The LCA statement acknowledges what we have suspected about remuneration schemes—that they would likely provide limited revenue to individual creators, given the inherently large volume of works ingested to create large language models. The Bartz v. Anthropic settlement confirmed just how complicated it is to identify rightsholders.
It is worth noting that the cases that have been decided by courts are in the commercial context. Commercial v. noncommercial uses have a significant distinction in copyright law—teaching, scholarship, and research are favored purposes under the fair use doctrine. LCA will watch what courts say about noncommercial uses, and the implications for AI-based scholarship.
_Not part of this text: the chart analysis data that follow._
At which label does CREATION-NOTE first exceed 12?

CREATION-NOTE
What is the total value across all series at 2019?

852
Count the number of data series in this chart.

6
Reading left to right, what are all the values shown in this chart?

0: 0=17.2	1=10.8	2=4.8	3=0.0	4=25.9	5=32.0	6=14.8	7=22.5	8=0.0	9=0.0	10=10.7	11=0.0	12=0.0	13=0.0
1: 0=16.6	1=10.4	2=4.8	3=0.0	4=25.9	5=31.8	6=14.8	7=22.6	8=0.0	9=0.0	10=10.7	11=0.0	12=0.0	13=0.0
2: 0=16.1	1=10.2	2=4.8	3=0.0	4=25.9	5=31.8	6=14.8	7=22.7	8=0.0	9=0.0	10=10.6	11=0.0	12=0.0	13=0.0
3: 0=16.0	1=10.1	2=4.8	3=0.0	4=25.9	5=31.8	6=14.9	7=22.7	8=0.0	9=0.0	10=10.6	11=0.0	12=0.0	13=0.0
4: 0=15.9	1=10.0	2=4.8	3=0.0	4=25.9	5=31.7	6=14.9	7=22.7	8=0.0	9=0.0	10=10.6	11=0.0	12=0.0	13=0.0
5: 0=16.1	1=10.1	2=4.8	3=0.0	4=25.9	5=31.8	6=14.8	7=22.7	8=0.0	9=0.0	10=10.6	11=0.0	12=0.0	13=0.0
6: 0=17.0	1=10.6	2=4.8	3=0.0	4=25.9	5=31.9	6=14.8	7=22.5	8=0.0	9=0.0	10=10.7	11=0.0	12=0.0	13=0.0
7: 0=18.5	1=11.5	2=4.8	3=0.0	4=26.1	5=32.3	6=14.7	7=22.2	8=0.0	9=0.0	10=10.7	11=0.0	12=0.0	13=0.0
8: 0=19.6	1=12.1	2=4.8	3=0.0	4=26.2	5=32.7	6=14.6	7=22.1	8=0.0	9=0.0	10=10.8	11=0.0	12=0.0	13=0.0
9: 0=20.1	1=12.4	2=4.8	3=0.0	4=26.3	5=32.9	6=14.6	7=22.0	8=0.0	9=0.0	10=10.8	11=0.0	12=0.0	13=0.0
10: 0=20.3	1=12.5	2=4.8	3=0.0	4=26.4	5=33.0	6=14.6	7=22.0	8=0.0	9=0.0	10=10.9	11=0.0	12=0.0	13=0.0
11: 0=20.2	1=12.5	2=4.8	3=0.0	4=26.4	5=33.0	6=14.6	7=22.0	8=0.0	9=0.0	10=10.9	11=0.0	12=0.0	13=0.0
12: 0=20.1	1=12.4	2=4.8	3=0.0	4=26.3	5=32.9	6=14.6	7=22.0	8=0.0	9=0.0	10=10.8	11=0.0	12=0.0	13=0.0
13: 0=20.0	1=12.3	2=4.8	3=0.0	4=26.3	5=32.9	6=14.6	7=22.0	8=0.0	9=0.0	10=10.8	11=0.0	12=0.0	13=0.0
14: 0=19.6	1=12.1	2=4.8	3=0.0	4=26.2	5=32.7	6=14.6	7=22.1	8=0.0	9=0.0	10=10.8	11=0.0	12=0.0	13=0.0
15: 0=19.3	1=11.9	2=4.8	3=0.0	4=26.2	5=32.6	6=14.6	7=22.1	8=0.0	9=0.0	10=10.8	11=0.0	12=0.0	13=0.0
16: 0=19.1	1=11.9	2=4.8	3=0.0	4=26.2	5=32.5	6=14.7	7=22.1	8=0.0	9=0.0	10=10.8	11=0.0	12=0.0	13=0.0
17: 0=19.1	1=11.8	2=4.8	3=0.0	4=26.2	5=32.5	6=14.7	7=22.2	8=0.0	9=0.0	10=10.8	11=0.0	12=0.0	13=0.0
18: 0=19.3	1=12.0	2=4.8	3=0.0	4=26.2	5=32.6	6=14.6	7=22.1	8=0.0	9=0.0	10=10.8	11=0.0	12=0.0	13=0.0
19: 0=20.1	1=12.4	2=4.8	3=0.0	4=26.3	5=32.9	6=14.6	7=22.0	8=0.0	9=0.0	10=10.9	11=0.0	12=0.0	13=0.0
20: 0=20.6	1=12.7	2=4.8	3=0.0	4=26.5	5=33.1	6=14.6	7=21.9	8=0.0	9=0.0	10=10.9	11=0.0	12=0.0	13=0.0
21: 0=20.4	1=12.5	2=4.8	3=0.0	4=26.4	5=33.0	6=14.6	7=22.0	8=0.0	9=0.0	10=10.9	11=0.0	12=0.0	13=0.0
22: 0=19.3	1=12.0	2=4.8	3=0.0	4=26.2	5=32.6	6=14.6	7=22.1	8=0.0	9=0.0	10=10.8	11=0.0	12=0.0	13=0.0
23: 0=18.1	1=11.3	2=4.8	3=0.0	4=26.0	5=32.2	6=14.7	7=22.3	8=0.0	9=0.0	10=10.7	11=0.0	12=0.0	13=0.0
Finally, as generative AI raises concerns about labor practices, impacts on the environment, education, and society, we need to refine the way we talk about copyright law without simply waving away these concerns. While copyright law is not the tool to address these challenges, we encourage policymakers and advocates to consider other areas of law that might be more appropriately refined to address issues faced by creators in the context of generative AI.
On Creativity
A challenge with any new technology, and especially with AI, is that it is easier to imagine how existing technologies, their uses, and resulting artifacts might be displaced. But generative AI also has ample positive potential along with its broad applicability. We should expect that—as has been seen with photography, the VCR, the internet and web, and Adobe Photoshop—new forms of creativity will emerge now that easy-to-use AI tools are becoming broadly available. Some new uses might open up new markets that are adjacent to but different from familiar ones, and that development will alter the fair use analysis. And some will enhance creativity by adding new dimensions because doing so is now easier (for example, in an instance familiar to one of the authors, by asking a chatbot to write a poem where only professional prose might have been used before).
Looking Ahead
LCA remains committed to ensuring that copyright law serves its constitutional purpose: promoting the progress of science and useful arts, while protecting the rights of creators and the public interest to access and build on knowledge. As the legal landscape continues to evolve, we will evaluate our statement to ensure that it reflects our interpretation of law. LCA will continue to rely on the statement as the basis for our advocacy on AI and copyright to the US government, and to guide our participation in international coordination and setting of policy relating to AI and copyright.
Marjory Blumenthal is a Senior Policy Fellow with ALA. Katherine Klosek is the director, Information Policy and Federal Relations, ARL.